Penghitungan kerugian tersebut sudah diakomodasi oleh Badan Pengawas Keuangan dan Pembangunan (BPKP). BPKP menyatakan kerugian akibat kerusakan lingkungan senilai Rp 271 triliun merupakan bagian dari valuasi kerugian keuangan negara sekitar Rp 300 triliun. Perhitungan ini juga telah diakui oleh Majelis Hakim di Pengadilan Tipikor pada PN Jakarta Pusat yang memeriksa dan mengadili perkara ini.
"Kejadian yang dialami oleh Bambang Hero merupakan upaya intimidasi kepada pihak yang terlibat dalam upaya melawan pelaku perusak lingkungan," ujar Koalisi Perlindungan Pejuang Lingkungan.
Berdasarkan data Indonesia Corruption Watch (ICW) pada 2015 hingga 2024, terdapat 50 kasus intimidasi terhadap 123 pegiat antikorupsi. Sebanyak 20 kasus di antaranya adalah upaya judicial harassment.

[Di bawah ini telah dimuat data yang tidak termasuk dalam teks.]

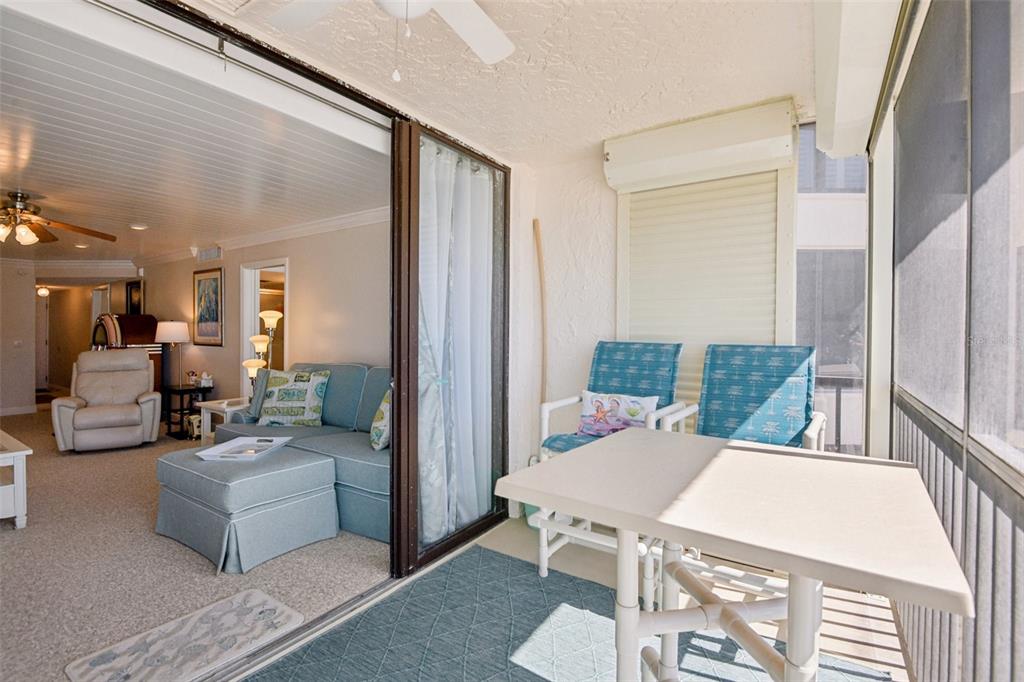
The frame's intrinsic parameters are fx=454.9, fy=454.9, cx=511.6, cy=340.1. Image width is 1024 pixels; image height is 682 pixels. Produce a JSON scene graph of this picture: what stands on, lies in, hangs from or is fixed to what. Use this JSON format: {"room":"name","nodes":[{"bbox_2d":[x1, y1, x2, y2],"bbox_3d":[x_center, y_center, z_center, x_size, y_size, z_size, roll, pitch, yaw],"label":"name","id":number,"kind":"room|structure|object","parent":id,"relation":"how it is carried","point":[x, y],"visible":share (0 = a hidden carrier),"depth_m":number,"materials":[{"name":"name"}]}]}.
{"room":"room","nodes":[
{"label":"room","id":0,"kind":"room"},
{"bbox_2d":[0,257,140,414],"bbox_3d":[-7.730,-0.072,7.041,0.606,2.426,3.295,1,1,34],"label":"far wall","id":1,"kind":"structure","parent":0,"point":[17,404],"depth_m":7.17,"materials":[{"name":"paint"}]},
{"bbox_2d":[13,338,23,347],"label":"light switch","id":2,"kind":"object","parent":1,"relation":"attached to","point":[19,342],"visible":0.99,"depth_m":6.69,"materials":[{"name":"white"}]},
{"bbox_2d":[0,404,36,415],"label":"baseboard","id":3,"kind":"structure","parent":1,"relation":"attached to","point":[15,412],"depth_m":7.14,"materials":[{"name":"white paint"}]},
{"bbox_2d":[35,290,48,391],"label":"hallway door","id":4,"kind":"structure","parent":1,"relation":"in","point":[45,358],"depth_m":9.66,"materials":[{"name":"white paint"}]},
{"bbox_2d":[36,285,49,296],"bbox_3d":[-8.570,-0.901,8.318,0.185,0.185,0.183,1,1,34],"label":"ceiling light","id":5,"kind":"object","parent":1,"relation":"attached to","point":[43,293],"visible":0.95,"depth_m":8.28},
{"bbox_2d":[125,280,142,314],"bbox_3d":[-6.103,-0.623,7.364,0.377,0.606,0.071,1,1,34],"label":"framed picture","id":6,"kind":"object","parent":1,"relation":"attached to","point":[131,289],"visible":0.73,"depth_m":7.33,"materials":[{"name":"black"}]},
{"bbox_2d":[0,3,388,270],"bbox_3d":[-4.438,-1.248,4.467,8.108,0.111,3.816,1,1,34],"label":"living room ceiling","id":7,"kind":"structure","parent":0,"point":[27,179],"depth_m":2.83,"materials":[{"name":"white paint"}]},
{"bbox_2d":[0,190,116,245],"bbox_3d":[-4.081,-0.997,3.703,1.278,0.412,1.281,1,1,34],"label":"ceiling fan","id":8,"kind":"object","parent":7,"relation":"hanging from","point":[89,231],"visible":0.99,"depth_m":3.74,"materials":[{"name":"brown wood"}]},
{"bbox_2d":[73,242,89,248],"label":"recessed light","id":9,"kind":"object","parent":7,"relation":"in","point":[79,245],"visible":0.93,"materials":[{"name":"white"}]},
{"bbox_2d":[129,223,148,230],"bbox_3d":[-3.917,-1.196,4.781,0.169,0.042,0.166,1,1,34],"label":"recessed light","id":10,"kind":"object","parent":7,"relation":"in","point":[141,227],"visible":0.99,"depth_m":4.75,"materials":[{"name":"white"}]},
{"bbox_2d":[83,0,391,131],"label":"curtain rod","id":11,"kind":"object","parent":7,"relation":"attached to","point":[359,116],"visible":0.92,"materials":[{"name":"silver metal"}]},
{"bbox_2d":[0,405,389,681],"bbox_3d":[-4.410,1.239,4.379,8.185,0.107,4.935,1,1,34],"label":"carpet floor","id":12,"kind":"structure","parent":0,"point":[79,460],"depth_m":2.48,"materials":[{"name":"beige carpet"}]},
{"bbox_2d":[0,428,31,528],"bbox_3d":[-3.785,0.953,3.058,1.172,0.506,0.652,1,1,34],"label":"white side table","id":13,"kind":"object","parent":12,"relation":"on","point":[21,502],"visible":1,"depth_m":2.95,"materials":[{"name":"white wood"}]},
{"bbox_2d":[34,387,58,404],"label":"hallway mat","id":14,"kind":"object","parent":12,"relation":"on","point":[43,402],"visible":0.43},
{"bbox_2d":[52,347,160,452],"bbox_3d":[-4.558,0.631,5.173,0.895,1.081,0.974,0,1,-34],"label":"recliner","id":15,"kind":"object","parent":12,"relation":"on","point":[135,410],"visible":0.99,"depth_m":5.05,"materials":[{"name":"beige leather"}]},
{"bbox_2d":[91,314,159,402],"bbox_3d":[-5.521,0.392,6.484,0.756,1.503,0.628,1,1,34],"label":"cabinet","id":16,"kind":"object","parent":12,"relation":"on","point":[135,331],"visible":0.38,"depth_m":6.36,"materials":[{"name":"brown wood"}]},
{"bbox_2d":[66,586,304,681],"bbox_3d":[-1.273,1.225,1.817,0.470,0.012,0.709,1,1,34],"label":"small rug","id":17,"kind":"object","parent":12,"relation":"on","point":[249,609],"visible":0.99,"depth_m":1.82,"materials":[{"name":"carpet"}]},
{"bbox_2d":[162,383,211,440],"bbox_3d":[-4.050,0.883,5.661,0.456,0.581,0.424,1,1,34],"label":"side table","id":18,"kind":"object","parent":12,"relation":"on","point":[183,390],"visible":0.66,"depth_m":5.56,"materials":[{"name":"black wood"}]},
{"bbox_2d":[154,320,190,390],"bbox_3d":[-4.430,0.223,5.951,0.368,0.971,0.362,1,1,34],"label":"table lamp","id":19,"kind":"object","parent":18,"relation":"on","point":[167,333],"visible":0.98,"depth_m":5.84,"materials":[{"name":"metal"}]},
{"bbox_2d":[194,371,212,387],"bbox_3d":[-3.798,0.469,5.588,0.214,0.168,0.134,1,1,34],"label":"tissue box","id":20,"kind":"object","parent":18,"relation":"on","point":[205,380],"visible":1,"depth_m":5.54,"materials":[{"name":"white"}]},
{"bbox_2d":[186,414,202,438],"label":"basket","id":21,"kind":"object","parent":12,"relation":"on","point":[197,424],"visible":0.55,"depth_m":5.44,"materials":[{"name":"white"}]},
{"bbox_2d":[195,396,250,445],"bbox_3d":[-2.953,0.915,4.844,0.536,0.527,0.521,1,1,34],"label":"side table","id":22,"kind":"object","parent":12,"relation":"on","point":[223,406],"visible":0.41,"depth_m":4.71,"materials":[{"name":"white wood"}]},
{"bbox_2d":[155,443,339,573],"bbox_3d":[-1.647,0.977,2.845,0.947,0.486,0.701,1,1,34],"label":"ottoman","id":23,"kind":"object","parent":12,"relation":"on","point":[305,470],"visible":0.97,"depth_m":2.60,"materials":[{"name":"fabric"}]},
{"bbox_2d":[195,436,292,460],"bbox_3d":[-1.735,0.703,2.974,0.394,0.042,0.445,0,1,3],"label":"tray","id":24,"kind":"object","parent":23,"relation":"on","point":[215,448],"visible":0.98,"depth_m":2.96,"materials":[{"name":"white"}]},
{"bbox_2d":[243,309,282,390],"bbox_3d":[-2.583,0.396,4.729,0.358,1.487,0.341,1,1,34],"label":"floor lamp","id":25,"kind":"object","parent":12,"relation":"on","point":[265,313],"visible":0.55,"depth_m":4.68,"materials":[{"name":"gold metal"}]},
{"bbox_2d":[216,362,386,548],"bbox_3d":[-1.237,0.721,3.581,2.115,0.967,0.979,1,1,34],"label":"sofa","id":26,"kind":"object","parent":12,"relation":"on","point":[339,386],"visible":0.35,"depth_m":3.28,"materials":[{"name":"fabric"}]},
{"bbox_2d":[247,367,271,419],"bbox_3d":[-2.141,0.460,3.999,0.409,0.432,0.234,1,1,34],"label":"pillow","id":27,"kind":"object","parent":26,"relation":"on","point":[259,396],"visible":0.5,"depth_m":3.90,"materials":[{"name":"grey fabric"}]},
{"bbox_2d":[257,368,328,425],"bbox_3d":[-1.842,0.478,3.837,0.579,0.473,0.241,0,1,3],"label":"throw pillow","id":28,"kind":"object","parent":26,"relation":"on","point":[303,390],"visible":0.99,"depth_m":3.76,"materials":[{"name":"fabric"}]},
{"bbox_2d":[369,388,390,450],"bbox_3d":[-0.851,0.546,3.172,0.230,0.414,0.436,0,1,-21],"label":"throw pillow","id":29,"kind":"object","parent":26,"relation":"on","point":[375,434],"visible":0.44,"depth_m":3.06,"materials":[{"name":"fabric"}]},
{"bbox_2d":[137,216,388,418],"bbox_3d":[-3.400,-0.032,5.588,7.133,2.463,0.145,1,1,34],"label":"living room wall","id":30,"kind":"structure","parent":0,"point":[217,350],"depth_m":4.66,"materials":[{"name":"beige paint"}]},
{"bbox_2d":[193,266,223,345],"bbox_3d":[-3.874,-0.430,5.799,0.690,0.965,0.031,1,1,34],"label":"framed picture","id":31,"kind":"object","parent":30,"relation":"attached to","point":[213,313],"visible":1,"depth_m":5.78},
{"bbox_2d":[195,245,221,262],"bbox_3d":[-3.906,-1.113,5.875,0.474,0.187,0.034,1,1,34],"label":"wall vent","id":32,"kind":"object","parent":30,"relation":"attached to","point":[215,253],"visible":0.98,"depth_m":5.85,"materials":[{"name":"white metal"}]},
{"bbox_2d":[128,206,389,268],"bbox_3d":[-3.742,-1.168,5.208,6.354,0.104,1.036,1,1,34],"label":"crown molding","id":33,"kind":"structure","parent":30,"relation":"attached to","point":[311,227],"depth_m":5.02,"materials":[{"name":"white paint"}]},
{"bbox_2d":[239,259,288,398],"bbox_3d":[-2.809,0.112,5.274,1.031,2.104,0.191,1,1,34],"label":"doorway","id":34,"kind":"object","parent":30,"relation":"in","point":[245,329],"visible":0.4,"depth_m":5.46,"materials":[{"name":"white paint"}]},
{"bbox_2d":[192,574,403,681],"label":"sliding door track","id":35,"kind":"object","parent":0,"point":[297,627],"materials":[{"name":"metal"}]},
{"bbox_2d":[190,0,835,162],"bbox_3d":[0.094,-1.249,1.234,2.547,0.115,4.330,1,1,34],"label":"patio ceiling","id":36,"kind":"structure","parent":0,"point":[730,102],"depth_m":1.99,"materials":[{"name":"white paint"}]},
{"bbox_2d":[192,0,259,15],"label":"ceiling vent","id":37,"kind":"object","parent":36,"relation":"in","point":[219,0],"visible":0.99,"depth_m":1.60,"materials":[{"name":"white"}]},
{"bbox_2d":[265,0,516,78],"bbox_3d":[-0.313,-0.994,1.231,1.001,0.485,0.998,0,1,-12],"label":"ceiling fan","id":38,"kind":"object","parent":36,"relation":"hanging from","point":[407,14],"visible":0.99,"depth_m":1.50,"materials":[{"name":"white"}]},
{"bbox_2d":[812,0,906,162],"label":"shutter box","id":39,"kind":"object","parent":36,"relation":"attached to","point":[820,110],"visible":0.97,"depth_m":1.73,"materials":[{"name":"white"}]},
{"bbox_2d":[238,516,907,681],"bbox_3d":[0.237,1.298,1.206,3.042,0.129,4.423,1,1,34],"label":"patio floor","id":40,"kind":"structure","parent":0,"point":[505,541],"depth_m":2.24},
{"bbox_2d":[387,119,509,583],"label":"sliding glass door","id":41,"kind":"structure","parent":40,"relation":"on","point":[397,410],"depth_m":2.47,"materials":[{"name":"brown glass"}]},
{"bbox_2d":[418,136,494,545],"bbox_3d":[-0.327,0.022,2.718,0.109,2.202,0.869,1,1,34],"label":"curtain","id":42,"kind":"object","parent":41,"relation":"hanging from","point":[437,438],"visible":0.56,"depth_m":2.68,"materials":[{"name":"white fabric"}]},
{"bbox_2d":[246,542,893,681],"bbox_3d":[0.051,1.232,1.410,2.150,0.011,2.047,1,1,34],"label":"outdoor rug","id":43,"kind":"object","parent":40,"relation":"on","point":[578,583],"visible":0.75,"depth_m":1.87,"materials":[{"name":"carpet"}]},
{"bbox_2d":[489,429,970,681],"bbox_3d":[0.604,0.813,1.412,1.038,0.809,0.953,1,1,34],"label":"patio table","id":44,"kind":"object","parent":43,"relation":"on","point":[798,571],"visible":0.99,"depth_m":1.21,"materials":[{"name":"white plastic"}]},
{"bbox_2d":[532,340,687,585],"bbox_3d":[0.533,0.616,2.479,0.644,1.223,0.749,1,1,34],"label":"patio chair","id":45,"kind":"object","parent":40,"relation":"on","point":[558,402],"visible":0.5,"depth_m":2.54,"materials":[{"name":"blue fabric"}]},
{"bbox_2d":[578,390,657,436],"bbox_3d":[0.591,0.425,2.584,0.472,0.254,0.152,1,1,34],"label":"pillow","id":46,"kind":"object","parent":45,"relation":"on","point":[594,400],"visible":0.86,"depth_m":2.56,"materials":[{"name":"fabric"}]},
{"bbox_2d":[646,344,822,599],"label":"patio chair","id":47,"kind":"object","parent":40,"relation":"on","point":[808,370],"visible":0.53,"depth_m":2.27,"materials":[{"name":"blue fabric"}]},
{"bbox_2d":[510,122,808,515],"bbox_3d":[1.148,-0.009,2.744,2.406,2.498,0.203,1,1,34],"label":"back wall","id":48,"kind":"structure","parent":0,"point":[610,239],"depth_m":3.08,"materials":[{"name":"white paint"}]},
{"bbox_2d":[533,220,548,410],"bbox_3d":[0.204,0.191,3.238,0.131,2.055,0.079,1,1,34],"label":"wooden stick","id":49,"kind":"object","parent":48,"relation":"attached to","point":[538,235],"visible":0.77,"depth_m":3.23,"materials":[{"name":"brown wood"}]},
{"bbox_2d":[603,98,798,191],"bbox_3d":[1.014,-1.057,2.542,0.981,0.277,0.240,1,1,34],"label":"shutter box","id":50,"kind":"object","parent":48,"relation":"attached to","point":[772,152],"visible":0.99,"depth_m":2.43,"materials":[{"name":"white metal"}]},
{"bbox_2d":[616,168,793,411],"bbox_3d":[1.068,-0.087,2.648,0.998,1.957,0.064,1,1,34],"label":"roller shutter","id":51,"kind":"object","parent":48,"relation":"attached to","point":[764,337],"visible":0.67,"depth_m":2.61,"materials":[{"name":"white metal"}]},
{"bbox_2d":[796,123,869,455],"bbox_3d":[1.798,-0.001,2.520,0.490,2.391,0.202,1,1,34],"label":"window","id":52,"kind":"structure","parent":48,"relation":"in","point":[858,392],"depth_m":2.53,"materials":[{"name":"glass"}]},
{"bbox_2d":[866,1,1023,681],"bbox_3d":[1.034,0.002,0.928,0.132,2.387,3.461,1,1,34],"label":"screen wall","id":53,"kind":"structure","parent":0,"point":[1018,506],"depth_m":1.19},
{"bbox_2d":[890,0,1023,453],"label":"window screen","id":54,"kind":"object","parent":53,"relation":"attached to","point":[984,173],"visible":0.97,"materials":[{"name":"grey"}]},
{"bbox_2d":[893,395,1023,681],"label":"railing","id":55,"kind":"object","parent":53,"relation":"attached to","point":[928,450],"visible":0.58,"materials":[{"name":"grey metal"}]},
{"label":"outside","id":56,"kind":"structure","parent":0,"visible":0},
{"label":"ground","id":57,"kind":"structure","parent":56,"visible":0},
{"bbox_2d":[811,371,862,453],"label":"balcony railing","id":58,"kind":"object","parent":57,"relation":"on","point":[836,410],"visible":0.21,"depth_m":3.41,"materials":[{"name":"metal"}]}
]}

Untuk itu, Koalisi Perlindungan Pejuang Lingkungan mendesak agar:
1. pemerintah mengevaluasi implementasi aturan perlindungan pejuang lingkungan;
2. kejaksaan memberikan upaya perlindungan kepada Bambang Hero agar kejadian ini tidak berulang;
3. Polda Bangka Belitung tidak melanjutkan proses hukum terhadap Bambang Hero dan kepolisian menghentikan upaya kriminalisasi yang serupa di kemudian hari.